Military Vets Share Dark Truths About Media Propaganda and America’s War Machine
A Journalism Speaker Series talk on April 18 focused on mass media propaganda in America’s wars, featuring two veterans — Diablo Valley College journalism professor Rosa Leither and high school Spanish teacher Eddie Falcon — who shared their military experiences and revealed dark truths about the recruitment process.
The event aimed to shed light on overlooked and under-covered aspects of the U.S. invasion of Iraq and the way that young recruits — and Americans at large — were deceived by Washington and the media following Sept. 11, 2001.
Professor Leither (formerly del Duca) described how she had joined the Army National Guard at the age of 17 while still in high school in Montana.
Her family had been on and off welfare, and she was told that joining the military was a way to secure her future. “Barely a part-time job,” was how one recruiter put it to her.
Leither ended up joining the military the year before 9/11, and recalled starting her freshman year of college in the Bay Area when the attacks happened.
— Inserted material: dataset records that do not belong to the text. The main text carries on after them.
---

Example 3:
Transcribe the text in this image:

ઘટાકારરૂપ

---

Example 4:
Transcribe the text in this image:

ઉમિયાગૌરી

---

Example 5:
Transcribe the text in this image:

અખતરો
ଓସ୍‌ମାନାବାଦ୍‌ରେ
“I was super young and naive,” she said. “I didn’t think that [it] would affect me.”
Nevertheless, it did. Leither was on track to be sent like thousands of other National Guard members to Iraq. But she didn’t agree with the way the war was being waged, through misinformation, and the people she saw being destroyed in the process.
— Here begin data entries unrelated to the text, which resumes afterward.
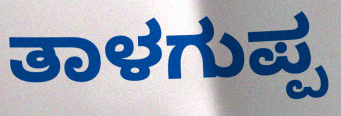
ತಾಳಗುಪ್ಪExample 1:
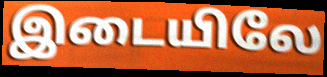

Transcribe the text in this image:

இடையிலே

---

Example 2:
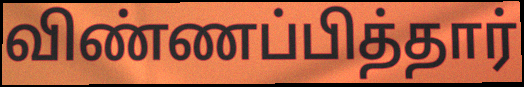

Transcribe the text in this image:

விண்ணப்பித்தார்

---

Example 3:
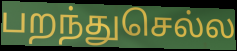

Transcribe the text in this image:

பறந்துசெல்ல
“Civilians were being terrorized and hurt,” she said.
As a result, Leither became a conscientious objector to what she considered an unjust war. She tells that personal story in her book, Breaking Cadence: One Woman’s War Against the War.
“We haven’t been in a just war since World War II,” she said.
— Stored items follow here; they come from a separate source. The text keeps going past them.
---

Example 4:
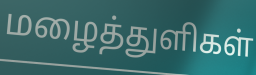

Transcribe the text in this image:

மழைத்துளிகள்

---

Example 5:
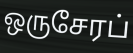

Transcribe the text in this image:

ஒருசேரப்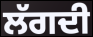
ਲੱਗਦੀ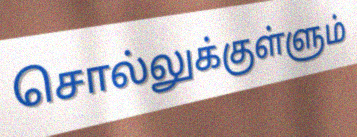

Leither also talked about “moral injury” and the way PTSD impacts veterans physically, as well as mentally. “Eddie and I feel like we need to be the reminders of what happened,” she said.
Eddie Falcon grew up in Los Angeles and said he joined the military at the age of 17 to escape the substance abuse and gang violence around him.
He viewed the Air Force as his way out, and quickly found himself doing rotations in Afghanistan. His duties included transporting prisoners and strapping suspected terrorists to the floor with bags over their faces.
“I live with guilt for the actions I participated in,” Falcon said.
The speakers’ accounts revealed the dark side of America’s wars and how they affected people’s lives — not just those who fought in them, but the hundreds of thousands of innocent people who suffered as a result.
Their personal experiences showed how mass media propaganda can shape public opinion and why it’s important for people to question the narrative the government presents through the media.
As the U.S. this spring passed the 20-year mark following the invasion of Iraq, Falcon and Leither’s words served as a reminder — and a way of learning from our past.
“I made a huge mistake by joining the military,” Leither said.